■ **What to do**:
Find the line containing "Kultūros ministerijoje ketvirtadienį Vilniuje". Retype it and every later line of the records exactly, leaving out pictures.
Data to process: Begin
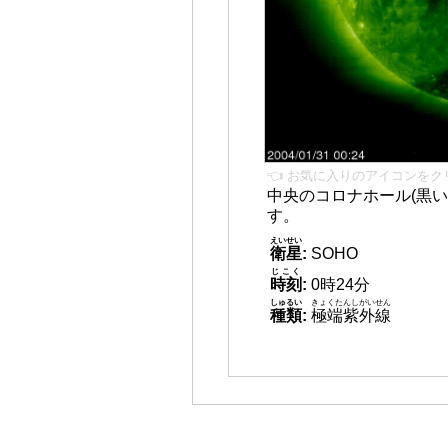
👈 お気に入りのアイコンをク
中央のコロナホール(黒い
す。
えいせい
衛星
:
SOHO
じこく
時刻
:
0時24分
しゅるい
きょくたんしがいせん
種類
:
極端紫外線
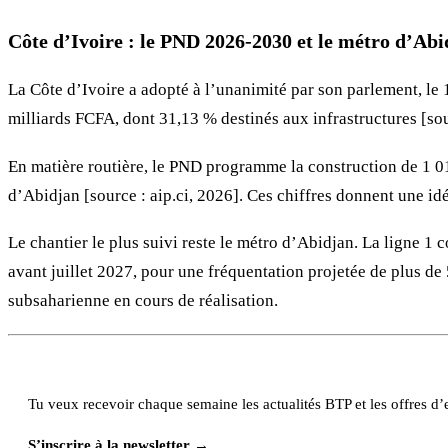
Côte d’Ivoire : le PND 2026-2030 et le métro d’Abi
La Côte d’Ivoire a adopté à l’unanimité par son parlement, l
milliards FCFA, dont 31,13 % destinés aux infrastructures [sou
En matière routière, le PND programme la construction de 1 01
d’Abidjan [source : aip.ci, 2026]. Ces chiffres donnent une id
Le chantier le plus suivi reste le métro d’Abidjan. La ligne 
avant juillet 2027, pour une fréquentation projetée de plus de 
subsaharienne en cours de réalisation.
Tu veux recevoir chaque semaine les actualités BTP et les offres d’e
S’inscrire à la newsletter →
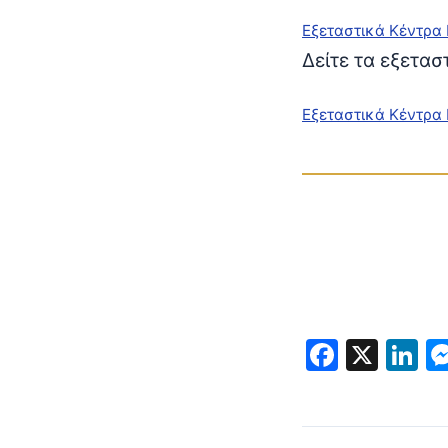
Εξεταστικά Κέντρα
Δείτε τα εξετασ
Εξεταστικά Κέντρα
Faceb
X
L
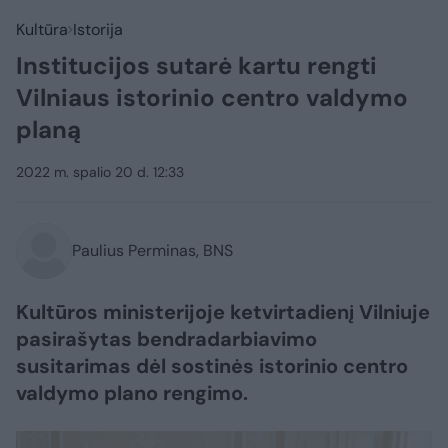
Kultūra
Istorija
Institucijos sutarė kartu rengti
Vilniaus istorinio centro valdymo
planą
2022 m. spalio 20 d. 12:33
Paulius Perminas, BNS
Kultūros ministerijoje ketvirtadienį Vilniuje
pasirašytas bendradarbiavimo
susitarimas dėl sostinės istorinio centro
valdymo plano rengimo.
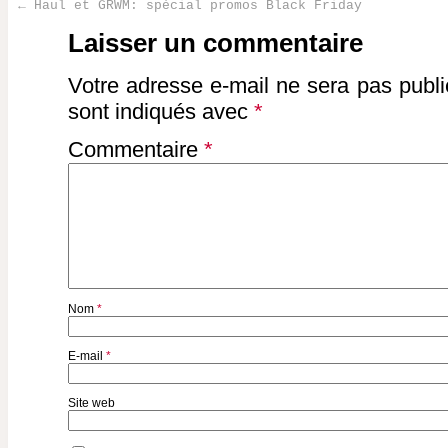
←
Haul et GRWM: spécial promos Black Friday
Post navigation
Laisser un commentaire
Votre adresse e-mail ne sera pas publi
sont indiqués avec
*
Commentaire
*
Nom
*
E-mail
*
Site web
Data to process: End
■ **Task solution**:
Kultūros ministerijoje ketvirtadienį Vilniuje
pasirašytas bendradarbiavimo
susitarimas dėl sostinės istorinio centro
valdymo plano rengimo.
←
Haul et GRWM: spécial promos Black Friday
Post navigation
Laisser un commentaire
Votre adresse e-mail ne sera pas publi
sont indiqués avec
*
Commentaire
*
Nom
*
E-mail
*
Site web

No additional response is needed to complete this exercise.